*RECORD EXTRACTS*.
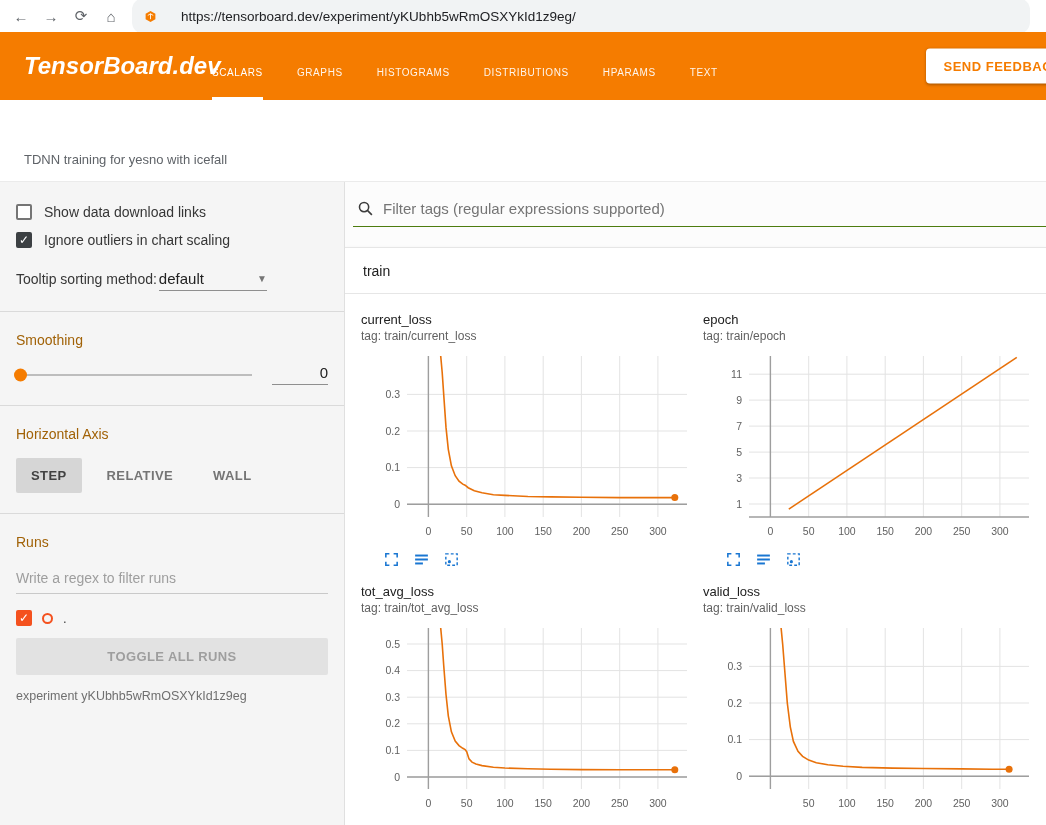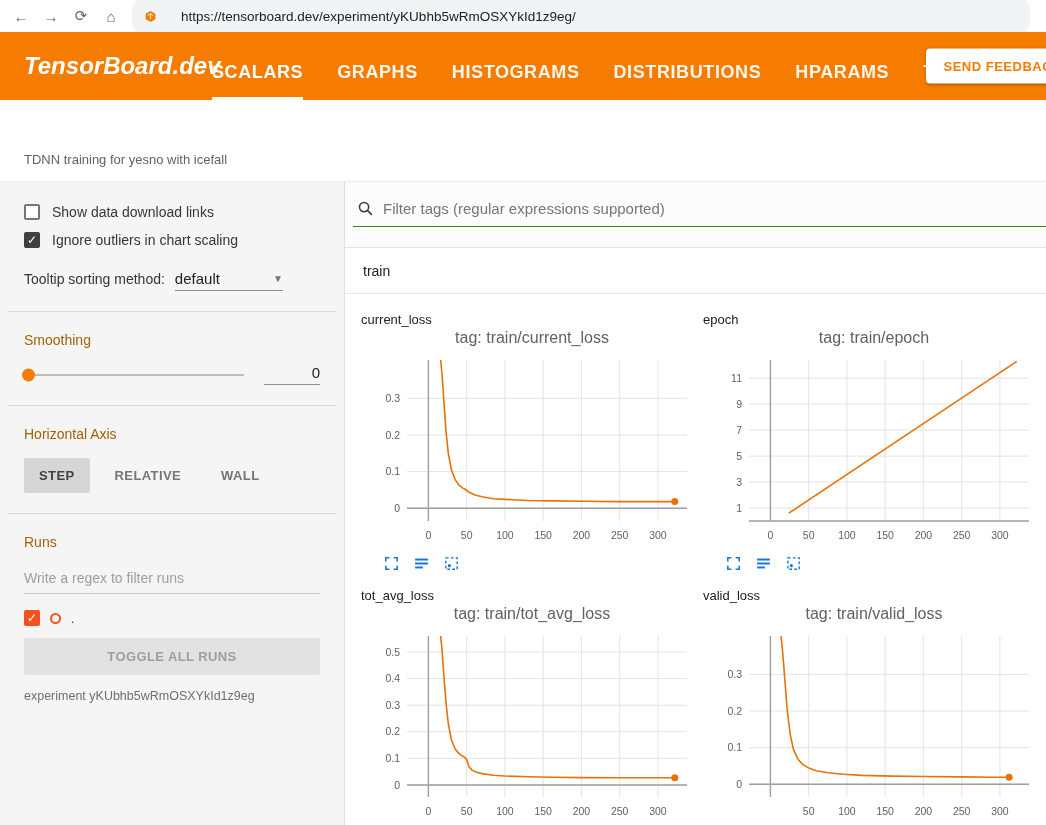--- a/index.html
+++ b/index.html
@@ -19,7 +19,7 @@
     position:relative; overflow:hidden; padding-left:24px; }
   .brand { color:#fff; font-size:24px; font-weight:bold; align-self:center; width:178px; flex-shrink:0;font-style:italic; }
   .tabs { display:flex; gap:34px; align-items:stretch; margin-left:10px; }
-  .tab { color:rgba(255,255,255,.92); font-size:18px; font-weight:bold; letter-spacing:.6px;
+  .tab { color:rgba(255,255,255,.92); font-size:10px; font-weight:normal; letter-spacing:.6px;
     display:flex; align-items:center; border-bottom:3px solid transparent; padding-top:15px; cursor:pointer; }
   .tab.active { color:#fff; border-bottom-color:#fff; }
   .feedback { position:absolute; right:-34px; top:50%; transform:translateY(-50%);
---
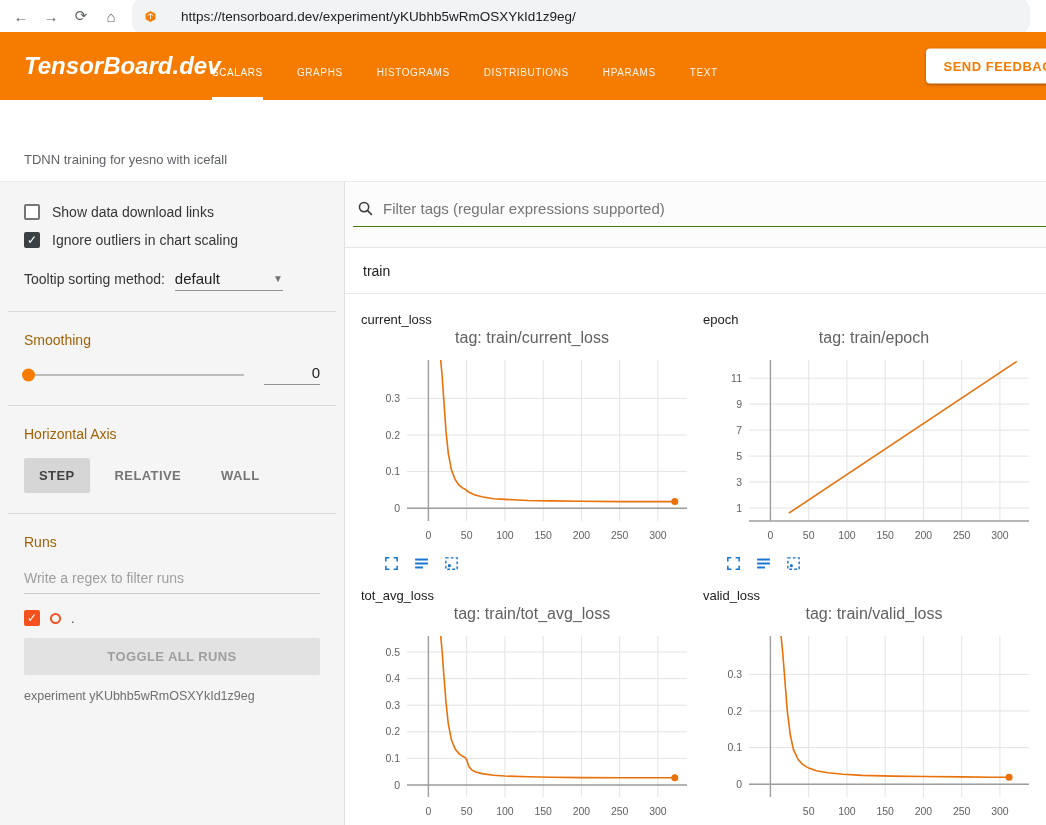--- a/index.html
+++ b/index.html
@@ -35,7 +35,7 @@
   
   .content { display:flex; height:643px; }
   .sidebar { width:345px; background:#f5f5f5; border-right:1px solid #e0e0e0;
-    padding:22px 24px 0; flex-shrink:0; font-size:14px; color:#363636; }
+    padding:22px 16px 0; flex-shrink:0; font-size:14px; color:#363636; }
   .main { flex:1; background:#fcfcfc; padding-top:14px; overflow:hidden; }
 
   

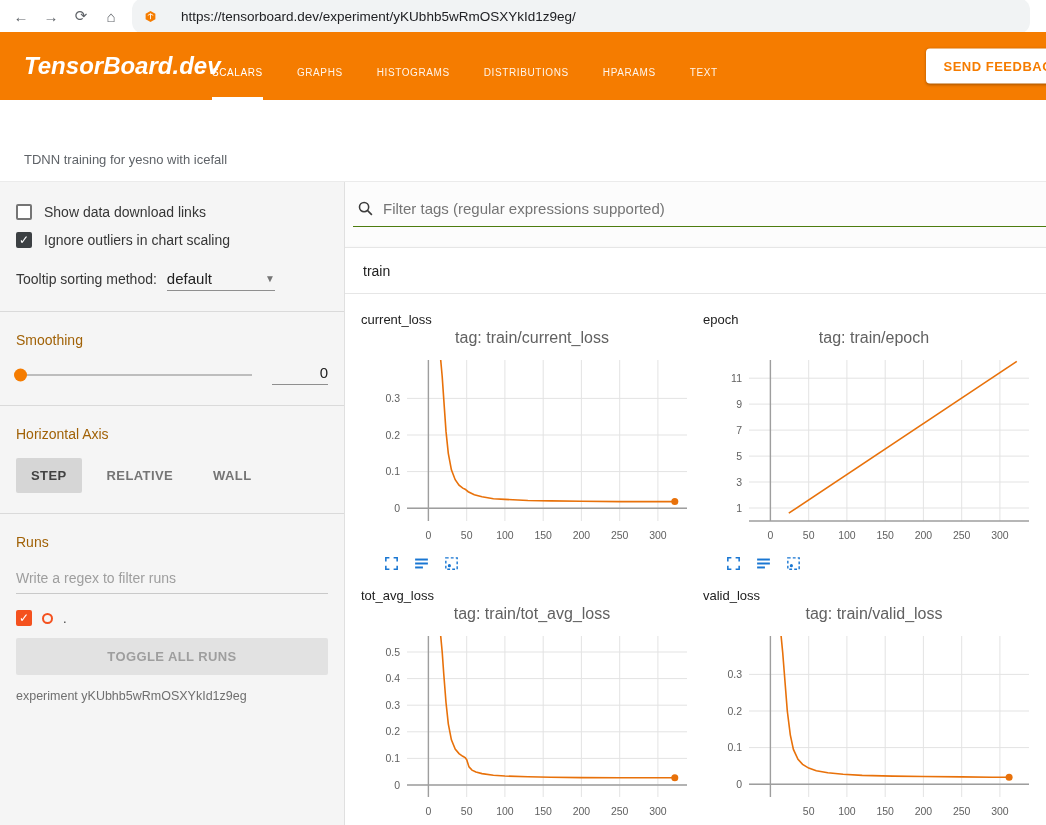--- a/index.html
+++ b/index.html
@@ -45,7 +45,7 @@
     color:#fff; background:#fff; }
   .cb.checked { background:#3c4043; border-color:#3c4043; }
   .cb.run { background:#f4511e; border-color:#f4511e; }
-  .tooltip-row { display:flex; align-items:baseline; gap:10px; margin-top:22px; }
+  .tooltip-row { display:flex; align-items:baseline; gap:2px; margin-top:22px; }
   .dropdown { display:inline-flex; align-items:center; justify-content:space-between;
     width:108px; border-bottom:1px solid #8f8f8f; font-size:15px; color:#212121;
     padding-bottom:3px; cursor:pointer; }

*ACTIVITY*. When copying from the data above, begin at the line containing "-35,7 +35,7 @@" and end at the line containing "display:flex; align-items:baseline; gap:2px;"; return those lines exactly and leave all pictures behind.

*ANSWER TO THE EXERCISE*.
@@ -35,7 +35,7 @@
   
   .content { display:flex; height:643px; }
   .sidebar { width:345px; background:#f5f5f5; border-right:1px solid #e0e0e0;
-    padding:22px 24px 0; flex-shrink:0; font-size:14px; color:#363636; }
+    padding:22px 16px 0; flex-shrink:0; font-size:14px; color:#363636; }
   .main { flex:1; background:#fcfcfc; padding-top:14px; overflow:hidden; }
 
   

--- a/index.html
+++ b/index.html
@@ -45,7 +45,7 @@
     color:#fff; background:#fff; }
   .cb.checked { background:#3c4043; border-color:#3c4043; }
   .cb.run { background:#f4511e; border-color:#f4511e; }
-  .tooltip-row { display:flex; align-items:baseline; gap:10px; margin-top:22px; }
+  .tooltip-row { display:flex; align-items:baseline; gap:2px; margin-top:22px; }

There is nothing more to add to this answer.